• Work instruction A:
Using the mothball passage below, answer each question briefly:
(i) Which store did the household visit on Sunday night for a new shop vac?
(ii) How much did the endoscope cost?
(iii) In which room did they sleep on Monday night?
• Work instruction B: In the mothball passage below, retype the stretch from "Our first move, after" through "It didn’t work.".

Our first move, after opening windows, was to grab a hose and spray water into the hole. Float them out or melt them. Mothballs don’t float. Nor melt. What to do?
Sunday night we headed to Lowe’s for a new shop vac. Bright and early Monday, I duct taped a section of thin garden hose — to fit in the gap — to the shop vac and snaked it in through the gap. It didn’t work.
My wife read online that vinegar eliminates mothball odor. We poured a couple gallons into the wall. That only works once the mothballs are gone. The smell intensified. We also read that mothballs are pesticides that can cause cancer, eye disease.
Monday afternoon I took a drilling hammer and a cold chisel and loosened a couple bricks in the basement where I thought the mothballs might collect, and dug out a lot of dirt that had drifted into the wall over the years. But no mothballs.
As a homeowner, you know you’ve screwed up when you find yourself hammering bricks out of your foundation wall.
Monday ebbed, the thought that I ruined our house intensified. My wife said, “Call a professional,” and I did. Three: US Waterproofing and other basement fix-it types. I also ordered an endoscope online. A tiny camera on a snaking black wire. Thirty bucks.
Monday night we slept in our older boys room, where the smell hadn’t yet reached, while I played an endless loop of “You’re an idiot” in my head, wishing passionately to go back in time. Why didn’t I just stuff the whole bag in, on a string, so it could be pulled out? Why? Why?
The endoscope arrived about 5 a.m. God bless Amazon. Dawn found me out front. “I can see them!” I said. Inches from the opening, little groups of mothballs, twos and threes. Inches away. See them, but couldn’t reach them, not even when I took the drilling hammer and chipped the gap wider.
Off to Ace Hardware for one of those little flexible four-pronged grippers. I taped the endoscope to it.

• Records provided:
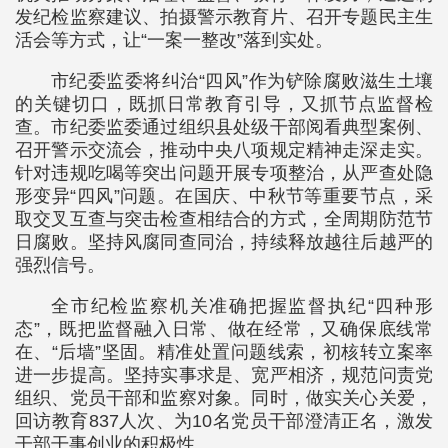
发纪检监察建议、拍摄警示教育片、召开专题民主生
活会等方式，让“一案一整改”落到实处。
市纪委监委将纠治“四风”作为铲除腐败滋生土壤
的关键切口，既抓日常教育引导，又抓节点监督检
查。市纪委监委通过组织县处级干部阅看典型案例、
召开警示交流会，推动中央八项规定精神走深走实。
针对违规吃喝等突出问题开展专项整治，从严查处隐
形变异“四风”问题。在国庆、中秋节等重要节点，采
取交叉互查与突击检查相结合的方式，全周期防范节
日腐败。坚持风腐同查同治，持续释放越往后越严的
强烈信号。
全市纪检监察机关准确把握监督执纪“四种形
态”，既把监督融入日常、做在经常，又确保底线常
在、“后墙”坚固。精准处置问题线索，初核转立案率
进一步提高。坚持实事求是、宽严相济，规范问责党
组织、党员干部和监察对象。同时，做实关心关爱，
回访教育837人次、为10名党员干部澄清正名，激发
干部干事创业的积极性。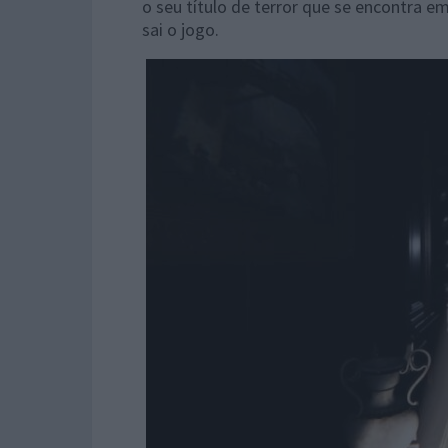
o seu título de terror que se encontra 
sai o jogo.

• Final answer A:
(i) Lowe's
(ii) Thirty dollars
(iii) The older boys' room

• Final answer B:
Our first move, after opening windows, was to grab a hose and spray water into the hole. Float them out or melt them. Mothballs don’t float. Nor melt. What to do?
Sunday night we headed to Lowe’s for a new shop vac. Bright and early Monday, I duct taped a section of thin garden hose — to fit in the gap — to the shop vac and snaked it in through the gap. It didn’t work.